-------- Exercise data
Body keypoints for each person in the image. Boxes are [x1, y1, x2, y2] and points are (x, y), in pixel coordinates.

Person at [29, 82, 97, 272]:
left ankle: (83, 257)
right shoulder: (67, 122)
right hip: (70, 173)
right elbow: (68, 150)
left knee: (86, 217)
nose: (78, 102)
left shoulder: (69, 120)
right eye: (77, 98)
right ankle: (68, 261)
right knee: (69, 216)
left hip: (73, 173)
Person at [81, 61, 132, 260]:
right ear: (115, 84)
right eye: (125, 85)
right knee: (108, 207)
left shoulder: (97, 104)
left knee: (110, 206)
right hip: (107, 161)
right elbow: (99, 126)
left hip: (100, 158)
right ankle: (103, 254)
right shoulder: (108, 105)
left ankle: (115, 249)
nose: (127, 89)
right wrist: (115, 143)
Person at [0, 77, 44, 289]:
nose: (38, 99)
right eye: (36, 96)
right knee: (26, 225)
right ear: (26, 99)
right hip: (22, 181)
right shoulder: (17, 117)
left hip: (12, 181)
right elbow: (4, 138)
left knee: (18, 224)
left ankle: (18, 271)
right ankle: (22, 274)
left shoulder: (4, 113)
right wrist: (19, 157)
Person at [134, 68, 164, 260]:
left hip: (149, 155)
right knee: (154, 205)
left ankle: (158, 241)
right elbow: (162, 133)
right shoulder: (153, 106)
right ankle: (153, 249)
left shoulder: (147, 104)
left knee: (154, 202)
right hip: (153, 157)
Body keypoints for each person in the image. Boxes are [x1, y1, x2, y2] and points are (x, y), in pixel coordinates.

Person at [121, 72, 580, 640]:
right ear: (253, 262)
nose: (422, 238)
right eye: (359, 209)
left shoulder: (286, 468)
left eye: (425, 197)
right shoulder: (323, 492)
----------------
-------- Exercise data
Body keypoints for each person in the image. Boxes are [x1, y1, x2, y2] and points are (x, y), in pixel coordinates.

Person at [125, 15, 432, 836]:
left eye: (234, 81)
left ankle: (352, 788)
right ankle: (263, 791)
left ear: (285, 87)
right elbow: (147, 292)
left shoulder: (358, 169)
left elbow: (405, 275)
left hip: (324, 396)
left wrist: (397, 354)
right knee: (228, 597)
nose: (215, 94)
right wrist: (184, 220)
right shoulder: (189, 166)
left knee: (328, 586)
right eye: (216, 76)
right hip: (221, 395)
----------------
-------- Exercise data
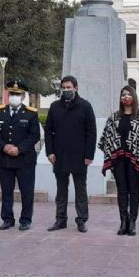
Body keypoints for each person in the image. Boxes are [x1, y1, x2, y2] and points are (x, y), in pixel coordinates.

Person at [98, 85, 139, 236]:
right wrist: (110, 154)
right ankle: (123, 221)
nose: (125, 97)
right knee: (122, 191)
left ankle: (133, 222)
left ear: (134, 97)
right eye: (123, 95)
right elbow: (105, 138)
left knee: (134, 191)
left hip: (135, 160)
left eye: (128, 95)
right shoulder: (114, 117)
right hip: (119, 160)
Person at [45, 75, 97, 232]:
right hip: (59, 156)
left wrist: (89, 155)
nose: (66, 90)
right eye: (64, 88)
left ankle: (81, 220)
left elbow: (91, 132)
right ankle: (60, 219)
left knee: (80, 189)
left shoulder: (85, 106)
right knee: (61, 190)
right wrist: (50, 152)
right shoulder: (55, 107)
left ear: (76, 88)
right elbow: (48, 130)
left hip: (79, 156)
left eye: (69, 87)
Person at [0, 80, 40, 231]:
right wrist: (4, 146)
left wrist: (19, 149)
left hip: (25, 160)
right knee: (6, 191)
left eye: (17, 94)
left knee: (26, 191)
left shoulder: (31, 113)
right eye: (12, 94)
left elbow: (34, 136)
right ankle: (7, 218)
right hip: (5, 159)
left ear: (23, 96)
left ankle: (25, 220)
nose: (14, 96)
----------------
**What is needed:**
Where the string "elbow" turns up in a line of the data above, copy that whole line.

**Answer area:**
right elbow: (68, 150)
right elbow: (99, 126)
right elbow: (4, 138)
right elbow: (162, 133)
right elbow: (147, 292)
left elbow: (405, 275)
right elbow: (105, 138)
left elbow: (91, 132)
right elbow: (48, 130)
left elbow: (34, 136)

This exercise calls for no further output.